Just as he had predicted, the sheriff and his posse charged down the road that was out of sight of the railroad tracks in the trees and, not finding any sign of their quarry, had doubled back toward Telluride. It was a bumpy ride over the railroad ties, but it was compensated for by knowing that Pardee had been hoodwinked and would end up empty-handed.

27

BELL WAS CARRIED TO THE TELLURIDE HOSPITAL, where he was treated by the town doctor. The first bullet out of Cromwell’s Colt had entered and exited his thigh, causing only minor damage to the tissue. The doctor said it would heal within a month. The doctor then stitched the scalp wound, sewing up the crease as neatly as a tailor mending a torn suit pocket.

After ignoring the doctor’s demands that he remain in the hospital for a few days, Bell limped to the depot to take the next train to Denver. Wearing a hat to cover the bandage around his head, he, along with Curtis, watched with anger and sadness as the coffin containing Irvine was lifted into the baggage car by Sheriff Pardee’s deputies. Then he turned and held out his hand to Pardee. “Sheriff, I can’t thank you enough for your cooperation. I’m grateful.”

Pardee shook Bell’s hand. “I’m sorry about your friend,” he said sincerely. “Did he have a family?”

“Fortunately, no wife or children, but he lived with an aging mother.”

“Pour soul. I suppose it’s the county poorhouse for her.”

“She’ll be taken care of in a good nursing home.”

“A good nursing home doesn’t come cheap. Did Irvine have money?”

“No,” replied Bell, “but I do.”

Pardee refrained from any more questions. “If only things had fallen our way.”

“Our well-laid plans certainly turned into a fiasco,” said Bell, seeing the baggage car door close behind the coffin. “The bandit made me out the fool.”

“Not your fault,” said Pardee. “He fooled us all, and I was the biggest fool. I’m certain now the destitute widow who my wife and I took in was in cahoots with him. I should have been suspicious when she finagled information out of me about the bank’s operations.”

“But you didn’t tell her there was a trap being set. Cromwell would have never walked into the bank if he suspected a trap.”

Pardee shook his head. “They bought your story—hook, line, and sinker. If only we had known he was going to wear women’s clothing, we might not have thought twice before we shot him down like the dog he is.”

“According to reports of his other robberies, he never dressed as a woman.”

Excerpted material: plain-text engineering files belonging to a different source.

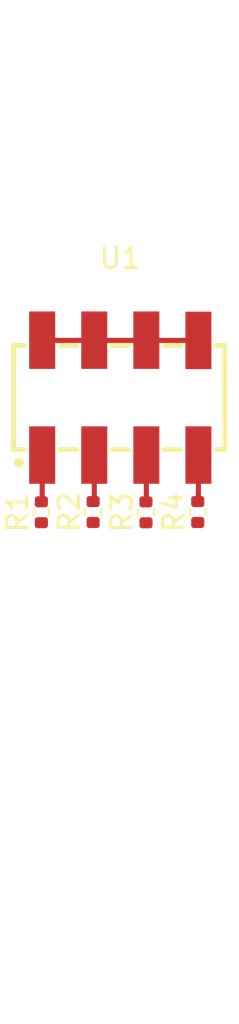
<source format=kicad_pcb>
(kicad_pcb
	(version 20240108)
	(generator "pcbnew")
	(generator_version "8.0")
	(general
		(thickness 1.6)
		(legacy_teardrops no)
	)
	(paper "A4")
	(layers
		(0 "F.Cu" signal)
		(31 "B.Cu" signal)
		(32 "B.Adhes" user "B.Adhesive")
		(33 "F.Adhes" user "F.Adhesive")
		(34 "B.Paste" user)
		(35 "F.Paste" user)
		(36 "B.SilkS" user "B.Silkscreen")
		(37 "F.SilkS" user "F.Silkscreen")
		(38 "B.Mask" user)
		(39 "F.Mask" user)
		(40 "Dwgs.User" user "User.Drawings")
		(41 "Cmts.User" user "User.Comments")
		(42 "Eco1.User" user "User.Eco1")
		(43 "Eco2.User" user "User.Eco2")
		(44 "Edge.Cuts" user)
		(45 "Margin" user)
		(46 "B.CrtYd" user "B.Courtyard")
		(47 "F.CrtYd" user "F.Courtyard")
		(48 "B.Fab" user)
		(49 "F.Fab" user)
		(50 "User.1" user)
		(51 "User.2" user)
		(52 "User.3" user)
		(53 "User.4" user)
		(54 "User.5" user)
		(55 "User.6" user)
		(56 "User.7" user)
		(57 "User.8" user)
		(58 "User.9" user)
	)
	(setup
		(stackup
			(layer "F.SilkS"
				(type "Top Silk Screen")
			)
			(layer "F.Paste"
				(type "Top Solder Paste")
			)
			(layer "F.Mask"
				(type "Top Solder Mask")
				(thickness 0.01)
			)
			(layer "F.Cu"
				(type "copper")
				(thickness 0.035)
			)
			(layer "dielectric 1"
				(type "core")
				(thickness 1.51)
				(material "FR4")
				(epsilon_r 4.5)
				(loss_tangent 0.02)
			)
			(layer "B.Cu"
				(type "copper")
				(thickness 0.035)
			)
			(layer "B.Mask"
				(type "Bottom Solder Mask")
				(thickness 0.01)
			)
			(layer "B.Paste"
				(type "Bottom Solder Paste")
			)
			(layer "B.SilkS"
				(type "Bottom Silk Screen")
			)
			(copper_finish "None")
			(dielectric_constraints no)
		)
		(pad_to_mask_clearance 0)
		(allow_soldermask_bridges_in_footprints no)
		(pcbplotparams
			(layerselection 0x00010fc_ffffffff)
			(plot_on_all_layers_selection 0x0000000_00000000)
			(disableapertmacros no)
			(usegerberextensions no)
			(usegerberattributes yes)
			(usegerberadvancedattributes yes)
			(creategerberjobfile yes)
			(dashed_line_dash_ratio 12.000000)
			(dashed_line_gap_ratio 3.000000)
			(svgprecision 4)
			(plotframeref no)
			(viasonmask no)
			(mode 1)
			(useauxorigin no)
			(hpglpennumber 1)
			(hpglpenspeed 20)
			(hpglpendiameter 15.000000)
			(pdf_front_fp_property_popups yes)
			(pdf_back_fp_property_popups yes)
			(dxfpolygonmode yes)
			(dxfimperialunits yes)
			(dxfusepcbnewfont yes)
			(psnegative no)
			(psa4output no)
			(plotreference yes)
			(plotvalue yes)
			(plotfptext yes)
			(plotinvisibletext no)
			(sketchpadsonfab no)
			(subtractmaskfromsilk no)
			(outputformat 1)
			(mirror no)
			(drillshape 1)
			(scaleselection 1)
			(outputdirectory "")
		)
	)
	(net 0 "")
	(net 1 "io")
	(net 2 "_1")
	(net 3 "io-1")
	(net 4 "_3")
	(net 5 "io-2")
	(net 6 "_5")
	(net 7 "io-3")
	(net 8 "_7")
	(net 9 "gnd")
	(footprint "lib:HDR-SMD_8P-P2.54-V-M-R2-C4-LS7.4" (layer "F.Cu") (at 133.82 54.325))
	(footprint "lib:R0402" (layer "F.Cu") (at 135.071638 59.917421 90))
	(footprint "lib:R0402" (layer "F.Cu") (at 129.969138 59.912715 90))
	(footprint "lib:R0402" (layer "F.Cu") (at 132.494355 59.902051 90))
	(footprint "lib:R0402" (layer "F.Cu") (at 137.596855 59.902051 90))
	(segment
		(start 130.01 57.125)
		(end 130.01 59.361853)
		(width 0.25)
		(layer "F.Cu")
		(net 2)
		(uuid "23ccb84f-51a2-4e42-9076-5fe12411b93e")
	)
	(segment
		(start 130.01 59.361853)
		(end 129.969138 59.402715)
		(width 0.25)
		(layer "F.Cu")
		(net 2)
		(uuid "f3ac7237-d74e-41c7-b70f-54eb4aa4cf1b")
	)
	(segment
		(start 132.55 57.125)
		(end 132.55 59.336406)
		(width 0.25)
		(layer "F.Cu")
		(net 4)
		(uuid "2c6d1f4c-24f8-4251-9028-fccf1dd020b4")
	)
	(segment
		(start 132.55 59.336406)
		(end 132.494355 59.392051)
		(width 0.25)
		(layer "F.Cu")
		(net 4)
		(uuid "78d0b247-de13-41ee-9c65-f7827174af56")
	)
	(segment
		(start 135.09 59.389059)
		(end 135.071638 59.407421)
		(width 0.25)
		(layer "F.Cu")
		(net 6)
		(uuid "1f3a1d99-ee8d-48c3-8d54-525beeacee86")
	)
	(segment
		(start 135.09 57.125)
		(end 135.09 59.389059)
		(width 0.25)
		(layer "F.Cu")
		(net 6)
		(uuid "fd925152-9dcd-4e65-b02e-0cda9c7606c6")
	)
	(segment
		(start 137.63 59.358906)
		(end 137.596855 59.392051)
		(width 0.25)
		(layer "F.Cu")
		(net 8)
		(uuid "ac7d616a-0819-458f-887a-7613e708a6b6")
	)
	(segment
		(start 137.63 57.125)
		(end 137.63 59.358906)
		(width 0.25)
		(layer "F.Cu")
		(net 8)
		(uuid "bdc05b06-4a1d-4586-bf96-bce9ef8253bf")
	)
	(segment
		(start 137.63 51.535)
		(end 130.02 51.535)
		(width 0.25)
		(layer "F.Cu")
		(net 9)
		(uuid "33fce7ed-a0a1-4979-9398-973fa229d5a6")
	)
	(segment
		(start 130.02 51.535)
		(end 130.01 51.525)
		(width 0.25)
		(layer "F.Cu")
		(net 9)
		(uuid "cc6fceb9-5494-4047-adf5-086e1c9ca189")
	)
)
</source>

“Even if the trap turned sour, my posse and I should have apprehended them. Stupidly, I thought they’d stay on the road. It never crossed my mind they would use the railroad track bed as an escape route until it was too late. By the time I figured out how they had outfoxed me, they were long gone.”

“Were the train passenger lists checked in Montrose?”

“I wired the stationmaster, but they had already left on the train to Grand Junction,” answered Curtis. “He didn’t remember two women boarding, but he noticed two men. He said that one looked as if he were sick.”

“There was blood on the back step of the bank,” said Pardee with a tight smile. “You must have plugged him.”

“Not seriously enough to stop him,” Bell muttered quietly.

“I telegraphed the marshal of the territory. He had deputies in Grand Junction search all the trains going east and west but found no trace of two women traveling together.”

Bell leaned on a cane given to him by Pardee. “I’m beginning to know how the bandit’s mind works. He went back to wearing men’s clothes and dressed his sister as a man, too. The marshal, looking for two females, never suspected them.”